Laserstein created her greatest works in the period between the two world wars. After World War II, her works consisted of inoffensive portraits which lacked the vigor of her early work. While Laserstein was a Jewish artist, her early work was typical of both the avant-garde New Objectivity movement and the extremely traditional backward-looking trends in German art of the period. Her works were peopled with attenuated intellectuals such as one sees in the portraits of Christian Schad (the Portrait of Baroness Wassilko, for example), but her figures also often had a strong, cold, and athletic look that would have made them approprite for Nazi propaganda posters. A painting of a lady tennis player, bursting with strength, is a good example of the type. The realistic style of her paintings seems very close to the reactionary art of the period.
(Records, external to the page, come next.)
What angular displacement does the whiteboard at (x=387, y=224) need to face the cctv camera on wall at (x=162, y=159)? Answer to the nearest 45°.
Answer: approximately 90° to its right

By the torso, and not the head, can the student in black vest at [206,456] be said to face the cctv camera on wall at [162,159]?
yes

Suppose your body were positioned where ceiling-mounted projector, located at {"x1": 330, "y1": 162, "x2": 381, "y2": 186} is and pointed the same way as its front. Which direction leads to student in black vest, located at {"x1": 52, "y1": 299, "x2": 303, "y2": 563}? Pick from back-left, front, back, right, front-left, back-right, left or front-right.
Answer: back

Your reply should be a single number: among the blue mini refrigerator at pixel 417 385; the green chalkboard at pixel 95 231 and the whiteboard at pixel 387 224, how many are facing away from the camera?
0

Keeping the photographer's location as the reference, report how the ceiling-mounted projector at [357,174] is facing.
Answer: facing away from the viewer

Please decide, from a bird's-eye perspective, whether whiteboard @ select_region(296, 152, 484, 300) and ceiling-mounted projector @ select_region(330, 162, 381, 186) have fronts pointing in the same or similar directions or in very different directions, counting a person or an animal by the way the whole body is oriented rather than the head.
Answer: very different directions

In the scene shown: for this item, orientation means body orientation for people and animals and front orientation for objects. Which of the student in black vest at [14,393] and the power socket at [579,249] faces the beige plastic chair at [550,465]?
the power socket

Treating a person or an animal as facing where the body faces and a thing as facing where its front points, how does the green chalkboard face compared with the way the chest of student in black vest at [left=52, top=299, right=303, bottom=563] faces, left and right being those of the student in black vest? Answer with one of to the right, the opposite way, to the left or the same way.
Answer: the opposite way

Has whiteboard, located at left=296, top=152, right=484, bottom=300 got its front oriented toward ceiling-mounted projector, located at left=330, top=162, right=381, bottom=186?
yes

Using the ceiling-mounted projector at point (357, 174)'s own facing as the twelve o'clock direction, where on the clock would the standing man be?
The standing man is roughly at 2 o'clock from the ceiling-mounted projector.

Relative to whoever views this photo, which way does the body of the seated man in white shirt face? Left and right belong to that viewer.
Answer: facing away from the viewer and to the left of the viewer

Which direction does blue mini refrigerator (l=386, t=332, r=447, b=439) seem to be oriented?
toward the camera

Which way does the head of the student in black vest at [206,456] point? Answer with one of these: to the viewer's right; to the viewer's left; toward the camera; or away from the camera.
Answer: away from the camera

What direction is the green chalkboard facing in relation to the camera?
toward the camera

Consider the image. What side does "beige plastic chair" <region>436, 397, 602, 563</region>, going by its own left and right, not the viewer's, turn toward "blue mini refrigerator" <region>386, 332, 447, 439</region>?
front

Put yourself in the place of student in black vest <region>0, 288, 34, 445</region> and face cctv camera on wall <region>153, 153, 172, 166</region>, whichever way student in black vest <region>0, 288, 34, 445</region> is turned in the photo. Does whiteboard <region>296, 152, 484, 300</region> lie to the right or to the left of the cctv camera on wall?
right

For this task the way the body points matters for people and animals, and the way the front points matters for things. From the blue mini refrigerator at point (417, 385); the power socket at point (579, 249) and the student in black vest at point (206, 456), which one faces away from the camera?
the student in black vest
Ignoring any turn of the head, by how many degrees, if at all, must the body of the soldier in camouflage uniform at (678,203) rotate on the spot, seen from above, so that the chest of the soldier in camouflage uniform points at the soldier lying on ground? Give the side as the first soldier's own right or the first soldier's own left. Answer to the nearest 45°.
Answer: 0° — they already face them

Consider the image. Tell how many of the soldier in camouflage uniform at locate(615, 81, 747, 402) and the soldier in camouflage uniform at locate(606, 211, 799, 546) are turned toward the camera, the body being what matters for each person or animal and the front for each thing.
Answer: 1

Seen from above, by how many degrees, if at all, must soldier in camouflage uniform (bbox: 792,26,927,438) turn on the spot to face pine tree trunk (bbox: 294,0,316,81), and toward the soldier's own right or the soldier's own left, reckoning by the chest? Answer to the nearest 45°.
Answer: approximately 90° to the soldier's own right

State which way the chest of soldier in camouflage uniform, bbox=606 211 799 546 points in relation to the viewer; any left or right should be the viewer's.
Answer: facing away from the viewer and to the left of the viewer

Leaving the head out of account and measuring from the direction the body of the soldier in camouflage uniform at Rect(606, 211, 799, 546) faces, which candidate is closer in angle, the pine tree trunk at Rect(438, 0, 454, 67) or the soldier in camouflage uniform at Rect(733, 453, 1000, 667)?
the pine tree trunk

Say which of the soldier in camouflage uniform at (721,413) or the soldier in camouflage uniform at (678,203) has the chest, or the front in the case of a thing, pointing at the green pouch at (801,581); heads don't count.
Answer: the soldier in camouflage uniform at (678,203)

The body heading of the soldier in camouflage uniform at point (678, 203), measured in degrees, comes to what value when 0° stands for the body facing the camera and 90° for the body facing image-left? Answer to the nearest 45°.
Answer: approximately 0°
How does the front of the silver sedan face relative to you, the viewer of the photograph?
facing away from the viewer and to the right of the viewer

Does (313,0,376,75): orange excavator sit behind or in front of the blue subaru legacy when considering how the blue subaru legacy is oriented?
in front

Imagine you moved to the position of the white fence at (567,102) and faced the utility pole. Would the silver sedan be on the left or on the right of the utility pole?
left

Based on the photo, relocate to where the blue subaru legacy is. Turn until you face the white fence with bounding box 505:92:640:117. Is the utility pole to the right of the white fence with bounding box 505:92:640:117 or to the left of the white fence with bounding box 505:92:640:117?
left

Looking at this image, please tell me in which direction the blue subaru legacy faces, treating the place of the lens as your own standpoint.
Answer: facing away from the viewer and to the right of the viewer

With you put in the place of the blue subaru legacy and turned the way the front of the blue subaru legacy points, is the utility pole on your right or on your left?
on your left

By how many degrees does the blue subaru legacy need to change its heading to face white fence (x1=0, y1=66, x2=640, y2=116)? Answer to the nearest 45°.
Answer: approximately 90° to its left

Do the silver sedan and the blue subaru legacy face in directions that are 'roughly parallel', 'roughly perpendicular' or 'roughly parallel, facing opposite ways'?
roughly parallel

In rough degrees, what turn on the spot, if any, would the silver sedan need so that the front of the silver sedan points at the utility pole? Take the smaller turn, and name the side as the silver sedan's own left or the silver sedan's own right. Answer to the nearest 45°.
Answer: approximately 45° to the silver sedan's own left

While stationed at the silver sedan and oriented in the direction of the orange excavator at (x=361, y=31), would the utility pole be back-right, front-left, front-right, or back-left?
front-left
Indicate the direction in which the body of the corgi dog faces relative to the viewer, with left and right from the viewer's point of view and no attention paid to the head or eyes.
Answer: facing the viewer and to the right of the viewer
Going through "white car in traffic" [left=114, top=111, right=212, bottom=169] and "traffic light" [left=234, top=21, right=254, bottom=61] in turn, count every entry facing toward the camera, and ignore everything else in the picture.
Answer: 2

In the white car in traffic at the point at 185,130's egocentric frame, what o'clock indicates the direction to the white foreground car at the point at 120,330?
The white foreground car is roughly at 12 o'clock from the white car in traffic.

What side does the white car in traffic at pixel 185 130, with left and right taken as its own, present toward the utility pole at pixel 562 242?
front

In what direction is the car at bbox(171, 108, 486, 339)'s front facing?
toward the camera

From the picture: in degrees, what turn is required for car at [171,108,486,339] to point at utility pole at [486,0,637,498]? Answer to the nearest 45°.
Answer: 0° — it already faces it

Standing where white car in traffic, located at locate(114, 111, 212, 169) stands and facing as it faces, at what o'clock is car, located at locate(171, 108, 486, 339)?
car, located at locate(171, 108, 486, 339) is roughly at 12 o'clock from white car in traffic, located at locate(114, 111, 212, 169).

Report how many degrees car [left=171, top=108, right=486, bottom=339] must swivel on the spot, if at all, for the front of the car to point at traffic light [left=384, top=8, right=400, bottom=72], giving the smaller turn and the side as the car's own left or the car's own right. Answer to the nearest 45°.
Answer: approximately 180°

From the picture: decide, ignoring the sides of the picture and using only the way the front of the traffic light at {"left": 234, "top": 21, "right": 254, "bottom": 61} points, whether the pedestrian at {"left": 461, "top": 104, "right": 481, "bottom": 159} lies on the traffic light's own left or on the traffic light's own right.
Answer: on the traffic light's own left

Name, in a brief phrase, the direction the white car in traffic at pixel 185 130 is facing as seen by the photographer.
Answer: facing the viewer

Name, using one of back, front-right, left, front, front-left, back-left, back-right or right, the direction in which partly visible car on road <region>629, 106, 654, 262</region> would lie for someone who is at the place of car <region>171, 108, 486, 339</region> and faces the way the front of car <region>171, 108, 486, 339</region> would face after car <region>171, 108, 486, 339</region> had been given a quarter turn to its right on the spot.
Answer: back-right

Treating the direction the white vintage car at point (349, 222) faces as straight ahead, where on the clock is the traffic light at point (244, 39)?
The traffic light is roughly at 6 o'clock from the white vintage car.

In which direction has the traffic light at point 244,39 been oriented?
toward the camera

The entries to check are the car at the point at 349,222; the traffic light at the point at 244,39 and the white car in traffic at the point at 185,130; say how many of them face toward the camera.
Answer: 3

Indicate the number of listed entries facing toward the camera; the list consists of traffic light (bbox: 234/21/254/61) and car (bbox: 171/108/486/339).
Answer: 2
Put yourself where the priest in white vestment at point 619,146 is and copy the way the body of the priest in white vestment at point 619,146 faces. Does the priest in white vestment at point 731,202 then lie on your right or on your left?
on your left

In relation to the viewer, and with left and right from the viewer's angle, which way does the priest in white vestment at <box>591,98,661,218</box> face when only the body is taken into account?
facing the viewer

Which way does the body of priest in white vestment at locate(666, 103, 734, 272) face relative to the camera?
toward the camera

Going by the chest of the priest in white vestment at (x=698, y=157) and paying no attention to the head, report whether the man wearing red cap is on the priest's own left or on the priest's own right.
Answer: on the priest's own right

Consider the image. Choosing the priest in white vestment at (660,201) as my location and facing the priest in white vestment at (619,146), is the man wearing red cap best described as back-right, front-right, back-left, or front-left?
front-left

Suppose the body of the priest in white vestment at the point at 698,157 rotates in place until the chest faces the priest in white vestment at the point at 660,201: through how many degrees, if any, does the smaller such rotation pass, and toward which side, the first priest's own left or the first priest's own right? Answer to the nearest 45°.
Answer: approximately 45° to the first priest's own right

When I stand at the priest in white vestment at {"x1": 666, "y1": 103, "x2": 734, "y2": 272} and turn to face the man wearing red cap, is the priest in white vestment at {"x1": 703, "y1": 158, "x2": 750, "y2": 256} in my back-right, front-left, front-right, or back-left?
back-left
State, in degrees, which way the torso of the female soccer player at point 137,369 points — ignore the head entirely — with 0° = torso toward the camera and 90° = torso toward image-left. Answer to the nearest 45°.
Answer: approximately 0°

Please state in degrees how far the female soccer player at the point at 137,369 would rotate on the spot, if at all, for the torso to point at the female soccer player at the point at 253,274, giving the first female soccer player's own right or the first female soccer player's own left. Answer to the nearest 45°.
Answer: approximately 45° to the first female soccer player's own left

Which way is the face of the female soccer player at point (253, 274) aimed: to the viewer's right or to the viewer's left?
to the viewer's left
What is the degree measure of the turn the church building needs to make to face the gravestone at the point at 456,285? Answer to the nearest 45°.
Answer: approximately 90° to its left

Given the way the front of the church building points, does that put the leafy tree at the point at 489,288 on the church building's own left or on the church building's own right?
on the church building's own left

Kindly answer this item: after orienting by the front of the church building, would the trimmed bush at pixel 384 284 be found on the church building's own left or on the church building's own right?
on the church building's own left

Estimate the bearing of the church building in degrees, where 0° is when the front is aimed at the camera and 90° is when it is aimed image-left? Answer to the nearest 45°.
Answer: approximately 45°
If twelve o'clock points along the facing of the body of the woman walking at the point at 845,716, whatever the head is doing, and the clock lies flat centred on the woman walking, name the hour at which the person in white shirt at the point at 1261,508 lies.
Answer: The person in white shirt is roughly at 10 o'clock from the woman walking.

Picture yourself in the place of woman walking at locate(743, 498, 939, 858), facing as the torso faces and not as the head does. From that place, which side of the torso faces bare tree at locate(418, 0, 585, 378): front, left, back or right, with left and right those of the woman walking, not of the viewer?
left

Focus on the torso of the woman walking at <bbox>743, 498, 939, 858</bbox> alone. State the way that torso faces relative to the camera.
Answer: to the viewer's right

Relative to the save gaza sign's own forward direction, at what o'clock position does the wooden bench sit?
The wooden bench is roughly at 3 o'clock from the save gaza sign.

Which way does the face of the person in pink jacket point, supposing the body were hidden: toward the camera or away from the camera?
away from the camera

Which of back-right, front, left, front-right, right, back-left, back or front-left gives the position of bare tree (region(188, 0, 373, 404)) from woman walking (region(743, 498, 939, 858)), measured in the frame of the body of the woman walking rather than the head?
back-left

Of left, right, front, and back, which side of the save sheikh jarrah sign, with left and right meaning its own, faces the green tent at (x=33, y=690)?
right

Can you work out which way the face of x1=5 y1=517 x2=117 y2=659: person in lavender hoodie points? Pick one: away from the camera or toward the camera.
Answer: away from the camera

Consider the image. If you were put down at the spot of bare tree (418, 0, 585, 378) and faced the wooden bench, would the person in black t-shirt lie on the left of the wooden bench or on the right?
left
Laserstein's masterpiece was the large (about 8' wide) 1930 painting Abend uber Potsdam (Evening Over Potsdam) or The Rooftop Garden, Potsdam, a frieze of friends enjoying a meal on their terrace, with Potsdam's skyline arrayed in the far distance. The mood is pensive, full of ennui, and the picture achieves the deepest emotion in any of her works.
Laserstein was rediscovered in 1987, when Thomas Agnew and Sons and the Belgrave Gallery organized a joint exhibition and sale of works she had retained in her personal collection, including Abend uber Potsdam.